O peso de uma expectativa.


Hoje ele veio me falar das flores. Das flores, do jardim, das estações, do rio que corria em sua vida, do medo. Hoje ele veio me falar de expectativas. Dessas que a gente sufoca o outro sem ver, miudinhas, rotineiras, demasiadamente fantasiosas. Pensei no mundo, nos outros, pensei em mim.

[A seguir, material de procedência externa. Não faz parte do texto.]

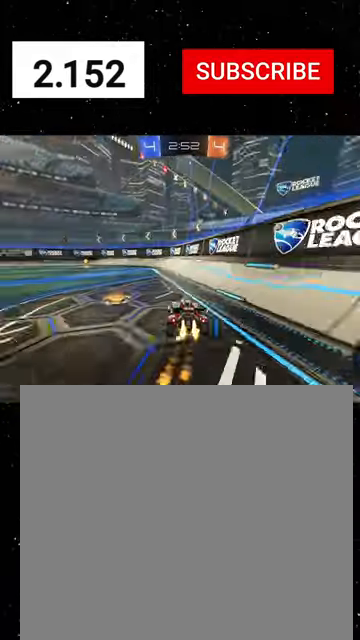
{"buttons": ["R1", "R2"], "left_stick": "center", "events": [[34, "Y", "up"], [234, "left_stick", "center"]]}
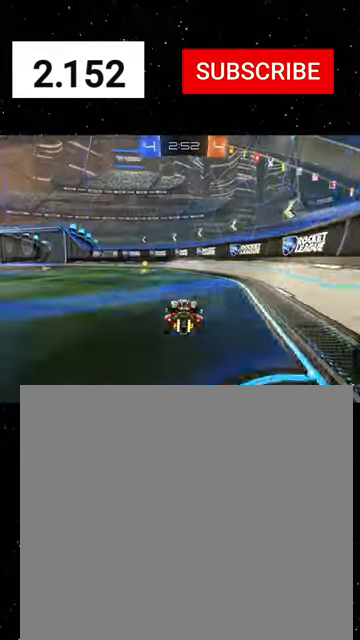
{"buttons": ["R2"], "left_stick": "left", "events": [[67, "Y", "down"], [67, "left_stick", "left"], [134, "L1", "down"], [167, "R1", "up"], [200, "Y", "up"], [400, "L1", "up"]]}
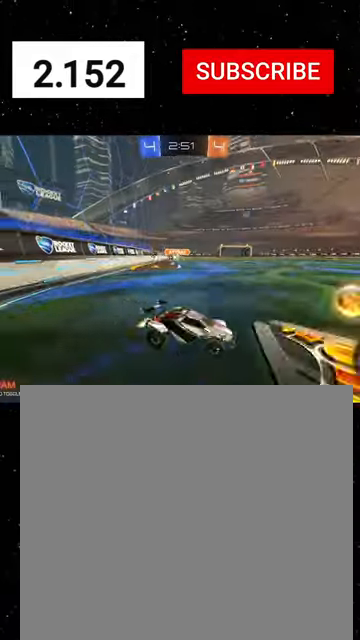
{"buttons": ["R2"], "left_stick": "left", "events": []}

Lembrei-me de todos os meus sonhos de adolescente e quantos deles já tinham ficado para trás simplesmente porque existiam expectativas demais, fundamentadas em realidade de menos. Pensei em quantas vezes sufoquei um relacionamento por esperar demais do futuro, em quantas pessoas perdi por esse caminho por simplesmente não ter a leveza necessária para deixar o rio da vida correr por si só. A dura verdade é que num mundo onde amar virou sinônimo de coragem, a gente por vezes tem um pouco de ansiedade com o amanhã. Ou a grande palavra do momento: pressa. A gente tem medo de acabar a tia solteirona na festa de aniversário do filho da melhor amiga, ou de passar a vida inteira sem conhecer prazeres como decorar o quarto do casal ou escolher o primeiro sapatinho do bebê. Ainda mais atemorizante, a gente tem medo de acabar só no deleite de nossa própria companhia, o que implicaria em liberar do armário escuro e sombrio todos os nossos monstros particulares que tanto relutamos em esconder. A consequência de tanta pressa são casamentos precipitados, relacionamentos forçados, rompimentos precoces e amores que são causa ao invés de serem efeito. Em outras palavras, o resultado se configura em expectativas demais, derramadas súbita e integralmente em cima de pessoas que, naquele momento, podem não estar preparadas para corresponder. Reticências pontuando frases que mereciam boas vírgulas e um ponto final.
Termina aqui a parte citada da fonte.